With Elizabeth Holmes set to be on trial for the massive sprawling fraud she ran at Theranos in the coming days, discourse about the now-defunct company online is picking up.

Among the interesting banter that has made its way out of the woodwork over the past week was one former interviewee, who took to Twitter to describe his experience interviewing with Holmes for a job after John Carreyrou’s WSJ expose had been published. “When I heard Elizabeth was on trial I couldn’t help but recall that moment,” Jon Wu wrote on his Twitter

He describes in May 2017 how a professor of his urged that Theranos wasn’t a fraud and that how he should meet with Holmes: 

“It was May, 2017. I’d just finished classes at Harvard Business School and I’m in Florida for some pre-graduation beach time. I get a call in the car from my finance professor.”
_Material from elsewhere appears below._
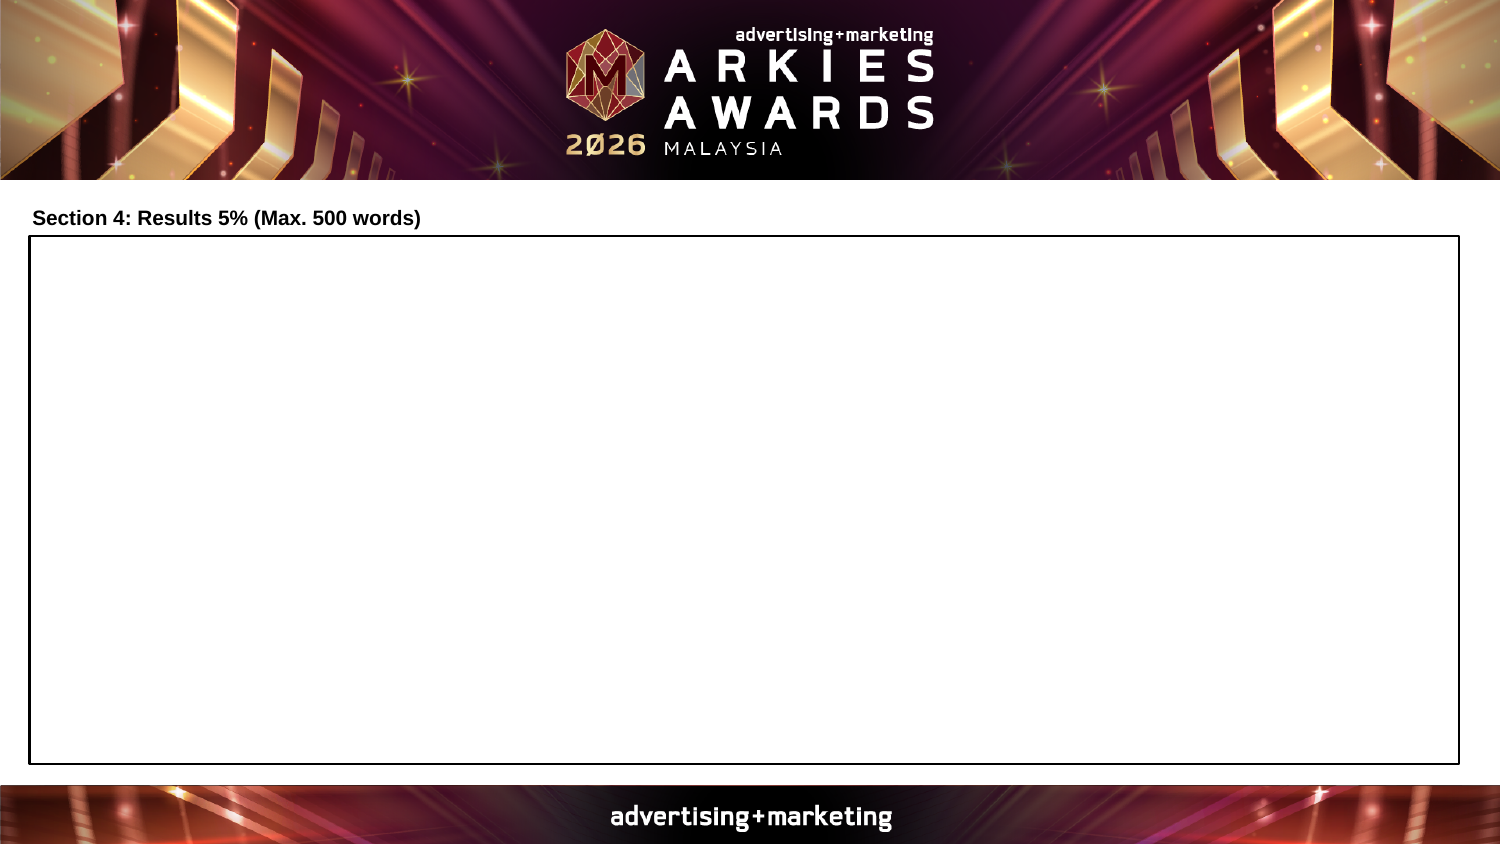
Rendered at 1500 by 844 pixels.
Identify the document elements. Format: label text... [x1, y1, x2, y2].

text_box [29, 236, 1459, 765]
picture [0, 0, 1500, 844]
text_box Section 4: Results 5% (Max. 500 words) [17, 197, 863, 237]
“I’ve been helping out an amazing entrepreneur, and you have to meet her,” his professor said, before revealing the “entrepreneur” was Holmes. 
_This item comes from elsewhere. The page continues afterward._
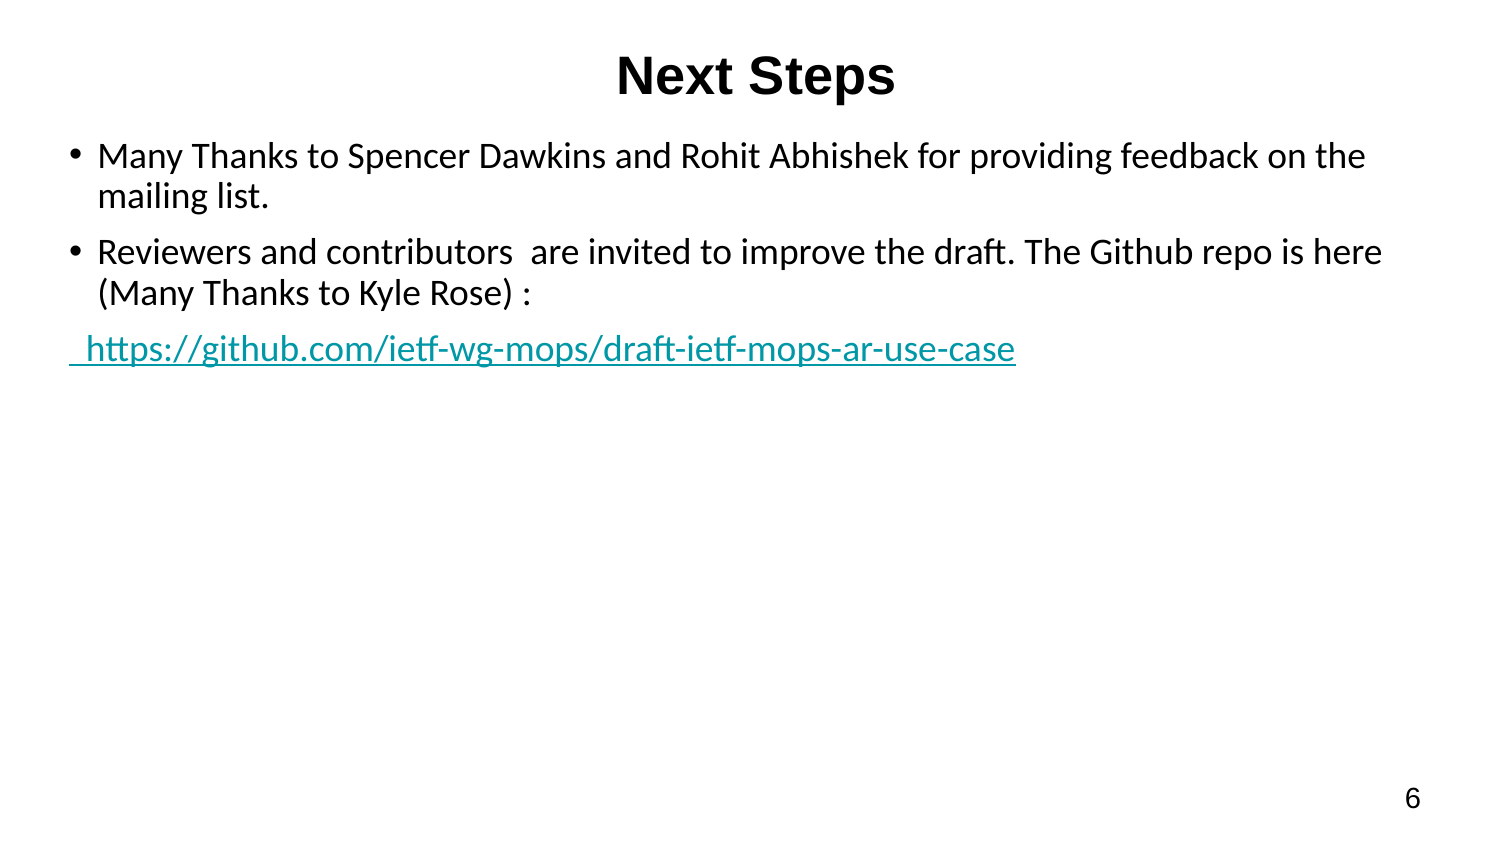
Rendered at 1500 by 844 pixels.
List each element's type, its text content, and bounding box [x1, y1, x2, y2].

text_box Many Thanks to Spencer Dawkins and Rohit Abhishek for providing feedback on the mailing list. Reviewers and contributors are invited to improve the draft. The Github repo is here (Many Thanks to Kyle Rose) : https://github.com/ietf-wg-mops/draft-ietf-mops-ar-use-case [54, 67, 1435, 679]
slide_number 6 [1389, 764, 1480, 830]
title Next Steps [58, 15, 1456, 110]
“It had been over a year since John Carreyrou’s investigative report in the Wall Street Journal,” Wu wrote.

“It was a known fact that the product didn’t work. It was as good as a cardboard box. And not only that–they were being sued by everyone.”

But he wound up getting a second call asking him for help, he said:

“Then I get another call. It’s a senior professor at HBS. Someone who sat on the boards of major healthcare companies. ‘I’ve been personally coaching Elizabeth through this difficult time. You should join,’” Wu recalls.
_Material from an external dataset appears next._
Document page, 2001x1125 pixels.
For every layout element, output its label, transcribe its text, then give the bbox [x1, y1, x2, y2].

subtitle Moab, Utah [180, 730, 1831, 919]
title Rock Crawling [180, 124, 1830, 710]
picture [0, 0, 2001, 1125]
At the urging of “multiple highly credible men” he makes his way to Theranos’ headquarters eventually, which looks empty.

Then, the big reveal: “The HR manager shows me the Edison device. He clicks it on, the screen flickers to life, some gears and widgets whirr inside.”

Wu says the HR manager told him: “This is for demonstration only. The machines that draw blood are in the laboratory.”

Then, he describes meeting Holmes: “She’s calm, collected, self-assured. She wore her signature look: black turtle neck, hair pulled in a bun, unblinking, laser-blue eyes. And that deafening baritone of a voice: ‘Hi Jon, I’ve heard so much about you.'”

But then Wu starts to notice something is off. He writes:

“As the interview drones on, I become increasingly aware of one fact: Nothing about her indicates she was born on Earth.”

He claims that Holmes said to him: “I know I’ve made some mistakes as CEO. In fact, I haven’t been a good one, and it’s gotten us in trouble. We shipped the product too early, and despite having hundreds of patents, we didn’t execute correctly. Theranos is my life. I’ve been living this company since I was 19 years old. I don’t have friends, I hardly see my family–I don’t have ‘a life.’ I was put on this planet to do one thing, and that’s to make blood testing as easy to get as buying a Coca Cola.”

And then came the most stunning reveal of all: Holmes wanted this brand new interviewee to help her save her burning ship. He says Holmes told him:

“I was stunned,” he writes. 

“If you think of personality falling on a spectrum, one side being fully authentic – the other being fully manufactured, the spectrum curves around like a horseshoe, such that the ends look remarkably similar. For the life of me I could not tell which end she fell on,” he wrote of Holmes. 

Wu concludes by stating he didn’t take the job, and then lists what he learned from the experience:

“People need to feel needed. We all crave affirmation, attention, and love from authority. We project our desire for parental affection on people all around us. Utter dedication is terrifying and seductive. I am convinced Elizabeth didn’t profit to the level of an Adam Neumann or Jeff Skilling or Bernie Madoff. If she was a fraud, then she was her own victim. Stories can raise armies. Who knows in the end what was ultimately fact or fiction? Elizabeth was able to be a black hole for talent and capital, all because of an elaborate and *compelling* story.”

The lessons for Wu were more valuable than any textbook, he wrote. “I’m convinced I learned more in those 45 minutes than I did in 10 years of school and work,” Wu said of the saga.